EmployeeView.getName()
EmployeeView.getDepartmentName()
EmployeeView.getDepartmentId()
.....

Then your action can initially do whatever you want for proper OO with a
domain model or whatever, but if you need to refactor later, you can have
that EmployeeView be generated straight from a ResultSet.

-----Original Message-----
From: Rick Reumann [mailto:[EMAIL PROTECTED] 
Sent: Monday, March 29, 2004 10:23 AM
To: Struts Users Mailing List
Subject: best practice question for certain VO/DTO fields?

Curious about the different ways you guys handle this..

For simplicity, imagine you are needing to return a List of
Employee objects. Each Employee belongs to a department.

What I debate about is how to handle the creation of the
Employee Value Object in relation to "department." From a
business perspective I really only need to worry about an int or
Integer representing "departmentID", yet for display purposes
I'll often need to display "dpeartmentName." There seems to be
several ways to handle this...

1) Store a Department object (id, name) as a field inside of
Employee. This is nice from an OO perpsective, but can be a bit
more difficult to handle depending on the persistence mechanism
of choice. I tend to think this approach can create a bit of
unnecessary overhead.

2) Simply store another field in EmployeeVO as String
departmentName. I seem to end up doing this because it's simple,
but it just doesn't 'feel' right. The EmployeeVO only really
needs to know what departmentID it should have. The
departmentName is only important for display purposes.

3) Provide some way for your display to figure out the
departmentName based on a given departmentId (JSP tag, map
lookup, whatever). I don't really like this approach because if
the values can change (in this case Departments), it requires a
db lookup any time you want to get a departmentName (unless you
create some guaranteed way to have a cache updated).
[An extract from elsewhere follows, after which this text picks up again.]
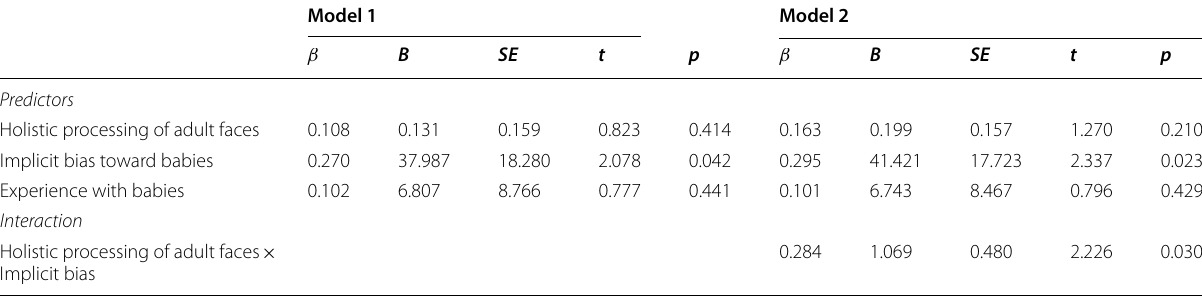
Table 10 Results of the multiple regression analyses on the congruency effect (∆RT: RT in incongruent trials minus RT in congruent trials) in Experiment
Plus this
is only an example and it's just one field, but potentially your
application can have a bunch of similiar things to deal with -
do you really want to have to create a bunch of tags or maps to
deal with this?

4) Return a List of Department objects and in each of those pull
out a List of Employees. Awkward to work with (some gymnastics
to get a complete employees display back ordered correctly).
Also department could contain tons of fields other than List or
Collection of Employees. Do we really want a whole bunch of
Department objects back just to get our employees? This also
a potential problem in option 1 above as well. Even if all the
fields of Department aren't populated, it still seems ugly
having this big object as part of an Employee. 

Thanks for ideas on how you guys handle this.